Pope John Paul II is being fed through a nasal tube to aid his recovery from illness, the Vatican has revealed.
The Pope made the sign of the cross and struggled to speak
The Vatican added that the Pope, who silently blessed crowds from his window on Wednesday, was continuing to convalesce "slowly and progressively".
Officials insisted he was "directly following" the activity of the Holy See and the Church.
The 84-year-old pontiff had a tube inserted in his throat to help him breathe last month.
The Vatican statement said that in order "to improve his calorific intake and promote an efficient recovery of his strength, nutrition via the positioning of a nasal-gastric tube has begun".

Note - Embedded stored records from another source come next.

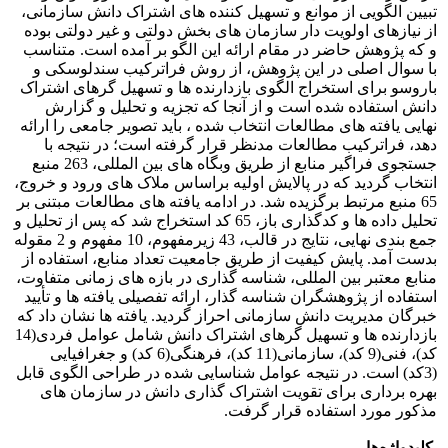
تبیین الگویی از موانع و تسهیل کننده های اشتراک دانش سازمانی،
از نیازهای اولویت دار سازمان های بخش دولتی و غیر دولتی بوده
و که پژوهش حاضر در مقام ارائه این الگو بر آمده است. متناسب
با سوال اصلی در این پژوهش، از روش فراترکیب سندلوسکی و
باروسو برای استخراج الگوی بازدارنده ها و تسهیل گرهای اشتراک
دانش استفاده شده است و از آنجا که تجزیه و تحلیل و گزارش
نهایی یافته های مطالعات انتخاب شده ، باید تصویر جامعی را ارائه
دهد، فراترکیب مطالعات مدنظر قرار گرفته است؛ در نتیجه با
جستجوی فراگیر منابع از طریق وبگاه های بین المللی، 263 منبع
انتخاب گردید که در پالایش اولیه براساس ملاک های ورود و خروج،
65 منبع مرتبط برگزیده شد. در ادامه یافته های مطالعات مبتنی بر
تحلیل داده ها و کدگذاری باز، 65 کد استخراج شد که پس از تحلیل و
جمع بندی نهایی، نتایج در قالب، 43 زیرمفهوم، 10 مفهوم و 2 مقوله
بدست آمد. پایش کیفیت از طریق جامعیت تعداد منابع، استفاده از
منابع معتبر بین المللی، شناسه گذاری در بازه های زمانی متفاوت،
استفاده از پژوهشگران شناسه گذار، ارائه تفصیلی یافته ها و تأیید
خبرگان مدیریت دانش سازمانی احراز گردید. یافته ها نشان داد که
بازدارنده ها و تسهیل گرهای اشتراک دانش شامل عوامل فردی(14
کد)، فنی(9 کد)، سازمانی(11 کد)، فرهنگی(6 کد) و جغرافیایی
(3کد) است. در نتیجه عوامل شناسایی شده در طراحی الگوی قابل
بهره برداری برای تقویت اشتراک گذاری دانش در سازمان های
مذکور مورد استفاده قرار گرفت.
کلیدواژه‌ها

Feeding by nasogastric tube is the most common short-term method of getting food directly to a patient's stomach
Insertion involves passing a flexible plastic tube through the nostril, down the back of the throat and into the stomach
Procedure can be uncomfortable, but does not involve sedation or surgery
Liquid food is fed into the tube
The thousands waiting in St Peter's Square for the Wednesday audience clapped and cheered when the Pope made his brief appearance.
He made the sign of the Cross with his hand, while the blessings were read out by an aide. A microphone was placed in front of the Pope, but he struggled to speak and it was removed.
Ill-health forced the Pope to delegate Easter ceremonies to his cardinals for the first time in his long papacy.